### Goal of the exercise
Starting at the line with "От чего бывает?" and going on through the line with "of, und wer", reproduce each line in the records below exactly and nothing more.

Collected data
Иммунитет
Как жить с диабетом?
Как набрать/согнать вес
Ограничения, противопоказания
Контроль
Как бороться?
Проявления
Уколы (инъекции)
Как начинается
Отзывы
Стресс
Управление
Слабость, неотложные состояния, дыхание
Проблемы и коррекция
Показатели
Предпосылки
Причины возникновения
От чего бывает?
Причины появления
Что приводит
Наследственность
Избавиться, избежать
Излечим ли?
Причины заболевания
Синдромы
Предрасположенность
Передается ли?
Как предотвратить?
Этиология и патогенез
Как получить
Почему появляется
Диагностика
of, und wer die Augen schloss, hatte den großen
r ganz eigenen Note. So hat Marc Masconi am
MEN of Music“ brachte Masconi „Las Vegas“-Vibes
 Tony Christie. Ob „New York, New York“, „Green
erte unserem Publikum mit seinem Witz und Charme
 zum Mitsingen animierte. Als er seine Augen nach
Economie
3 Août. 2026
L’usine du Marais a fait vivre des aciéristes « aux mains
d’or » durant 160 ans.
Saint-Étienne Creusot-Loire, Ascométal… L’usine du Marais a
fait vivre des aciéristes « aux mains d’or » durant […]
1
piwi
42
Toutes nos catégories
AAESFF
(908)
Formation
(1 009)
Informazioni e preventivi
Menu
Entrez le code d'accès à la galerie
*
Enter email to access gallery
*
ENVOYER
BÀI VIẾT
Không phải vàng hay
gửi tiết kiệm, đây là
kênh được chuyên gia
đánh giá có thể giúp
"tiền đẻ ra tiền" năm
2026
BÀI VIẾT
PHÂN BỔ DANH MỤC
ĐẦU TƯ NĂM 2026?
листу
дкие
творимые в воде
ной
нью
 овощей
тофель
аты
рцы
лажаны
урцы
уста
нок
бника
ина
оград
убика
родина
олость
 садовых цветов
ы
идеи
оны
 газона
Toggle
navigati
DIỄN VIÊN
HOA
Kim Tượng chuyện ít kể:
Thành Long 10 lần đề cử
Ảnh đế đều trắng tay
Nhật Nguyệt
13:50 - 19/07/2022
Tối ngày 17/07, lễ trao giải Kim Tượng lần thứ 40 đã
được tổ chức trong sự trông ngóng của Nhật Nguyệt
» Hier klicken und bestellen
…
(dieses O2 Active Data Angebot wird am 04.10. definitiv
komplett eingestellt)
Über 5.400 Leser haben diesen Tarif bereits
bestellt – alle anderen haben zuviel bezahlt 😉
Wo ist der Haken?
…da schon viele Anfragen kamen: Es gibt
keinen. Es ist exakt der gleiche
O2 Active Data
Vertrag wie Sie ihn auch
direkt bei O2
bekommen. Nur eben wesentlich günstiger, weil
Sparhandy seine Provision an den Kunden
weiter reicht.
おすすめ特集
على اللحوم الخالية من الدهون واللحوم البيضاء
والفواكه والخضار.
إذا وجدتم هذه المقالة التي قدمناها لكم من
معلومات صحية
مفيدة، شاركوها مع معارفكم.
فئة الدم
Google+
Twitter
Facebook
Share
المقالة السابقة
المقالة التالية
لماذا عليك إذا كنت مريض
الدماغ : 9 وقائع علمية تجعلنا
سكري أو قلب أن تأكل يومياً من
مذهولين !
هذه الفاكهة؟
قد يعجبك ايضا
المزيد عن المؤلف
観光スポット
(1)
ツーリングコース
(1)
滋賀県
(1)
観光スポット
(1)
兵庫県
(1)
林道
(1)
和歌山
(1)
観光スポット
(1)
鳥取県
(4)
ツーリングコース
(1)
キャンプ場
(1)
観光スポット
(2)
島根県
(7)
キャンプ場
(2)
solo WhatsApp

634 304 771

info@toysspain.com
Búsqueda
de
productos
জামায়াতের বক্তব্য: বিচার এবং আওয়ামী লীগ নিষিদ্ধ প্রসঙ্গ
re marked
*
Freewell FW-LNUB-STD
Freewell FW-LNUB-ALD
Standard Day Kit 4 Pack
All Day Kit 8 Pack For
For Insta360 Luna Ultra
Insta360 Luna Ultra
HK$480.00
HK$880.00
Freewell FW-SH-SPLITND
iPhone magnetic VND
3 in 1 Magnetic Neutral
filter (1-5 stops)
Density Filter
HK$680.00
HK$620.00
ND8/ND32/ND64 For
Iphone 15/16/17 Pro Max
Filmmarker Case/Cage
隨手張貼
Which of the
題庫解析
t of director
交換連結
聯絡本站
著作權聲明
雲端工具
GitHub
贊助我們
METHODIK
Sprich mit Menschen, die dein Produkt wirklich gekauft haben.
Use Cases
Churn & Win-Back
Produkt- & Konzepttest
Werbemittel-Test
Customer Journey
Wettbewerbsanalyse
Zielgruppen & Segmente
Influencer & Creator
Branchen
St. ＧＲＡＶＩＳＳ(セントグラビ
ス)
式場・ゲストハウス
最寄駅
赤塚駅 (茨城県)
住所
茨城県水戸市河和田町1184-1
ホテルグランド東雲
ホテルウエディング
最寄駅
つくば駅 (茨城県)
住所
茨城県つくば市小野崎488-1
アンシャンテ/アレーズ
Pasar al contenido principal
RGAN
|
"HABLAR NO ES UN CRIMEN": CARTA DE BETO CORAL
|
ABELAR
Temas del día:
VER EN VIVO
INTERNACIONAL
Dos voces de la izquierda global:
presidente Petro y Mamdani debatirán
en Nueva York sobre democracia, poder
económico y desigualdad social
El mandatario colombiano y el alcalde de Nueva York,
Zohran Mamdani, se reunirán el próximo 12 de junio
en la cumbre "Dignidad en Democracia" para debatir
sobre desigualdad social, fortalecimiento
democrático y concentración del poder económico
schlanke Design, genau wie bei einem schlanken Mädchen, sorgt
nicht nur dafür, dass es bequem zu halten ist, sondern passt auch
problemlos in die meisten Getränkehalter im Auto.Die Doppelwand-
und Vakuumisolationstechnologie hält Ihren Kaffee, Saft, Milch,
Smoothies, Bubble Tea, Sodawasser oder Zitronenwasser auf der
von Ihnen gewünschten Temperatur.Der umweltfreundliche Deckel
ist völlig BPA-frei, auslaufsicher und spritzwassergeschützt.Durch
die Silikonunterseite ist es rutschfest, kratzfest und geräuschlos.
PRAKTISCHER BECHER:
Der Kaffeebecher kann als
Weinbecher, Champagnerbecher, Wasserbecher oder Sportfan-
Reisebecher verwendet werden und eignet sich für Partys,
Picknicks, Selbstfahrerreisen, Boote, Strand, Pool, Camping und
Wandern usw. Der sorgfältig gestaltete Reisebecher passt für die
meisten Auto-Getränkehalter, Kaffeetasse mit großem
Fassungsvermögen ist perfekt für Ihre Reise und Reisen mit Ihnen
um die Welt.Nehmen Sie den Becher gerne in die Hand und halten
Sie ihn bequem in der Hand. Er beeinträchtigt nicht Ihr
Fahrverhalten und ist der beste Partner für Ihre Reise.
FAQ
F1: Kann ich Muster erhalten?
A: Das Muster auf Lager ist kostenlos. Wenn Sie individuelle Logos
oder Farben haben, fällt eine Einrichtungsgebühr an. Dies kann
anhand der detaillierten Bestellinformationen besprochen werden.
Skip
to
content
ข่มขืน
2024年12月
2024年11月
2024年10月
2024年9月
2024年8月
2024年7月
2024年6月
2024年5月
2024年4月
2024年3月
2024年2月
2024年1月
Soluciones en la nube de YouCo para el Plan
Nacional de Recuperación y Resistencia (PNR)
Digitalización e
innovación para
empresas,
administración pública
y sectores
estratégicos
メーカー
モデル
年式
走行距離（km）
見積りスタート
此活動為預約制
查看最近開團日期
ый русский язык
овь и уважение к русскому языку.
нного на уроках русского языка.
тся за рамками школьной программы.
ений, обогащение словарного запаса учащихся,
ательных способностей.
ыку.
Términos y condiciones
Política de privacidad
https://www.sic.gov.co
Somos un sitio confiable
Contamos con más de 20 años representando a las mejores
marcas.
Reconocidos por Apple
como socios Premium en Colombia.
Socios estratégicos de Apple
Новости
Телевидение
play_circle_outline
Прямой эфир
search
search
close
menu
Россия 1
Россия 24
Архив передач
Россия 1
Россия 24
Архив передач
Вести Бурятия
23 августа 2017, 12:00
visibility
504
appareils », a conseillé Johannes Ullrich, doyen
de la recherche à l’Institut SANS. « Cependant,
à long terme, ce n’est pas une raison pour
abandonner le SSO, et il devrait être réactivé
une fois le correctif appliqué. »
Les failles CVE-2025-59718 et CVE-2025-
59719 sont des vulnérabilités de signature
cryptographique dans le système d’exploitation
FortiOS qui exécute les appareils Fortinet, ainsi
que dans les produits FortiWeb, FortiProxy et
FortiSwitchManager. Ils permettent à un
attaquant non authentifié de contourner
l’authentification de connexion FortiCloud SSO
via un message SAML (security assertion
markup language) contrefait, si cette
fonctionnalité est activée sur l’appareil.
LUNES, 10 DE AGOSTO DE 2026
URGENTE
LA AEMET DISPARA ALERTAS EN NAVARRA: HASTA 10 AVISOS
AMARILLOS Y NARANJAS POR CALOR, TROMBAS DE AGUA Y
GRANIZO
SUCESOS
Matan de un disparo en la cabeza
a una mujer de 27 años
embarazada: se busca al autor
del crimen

### Response to this exercise
От чего бывает?
Причины появления
Что приводит
Наследственность
Избавиться, избежать
Излечим ли?
Причины заболевания
Синдромы
Предрасположенность
Передается ли?
Как предотвратить?
Этиология и патогенез
Как получить
Почему появляется
Диагностика
of, und wer die Augen schloss, hatte den großen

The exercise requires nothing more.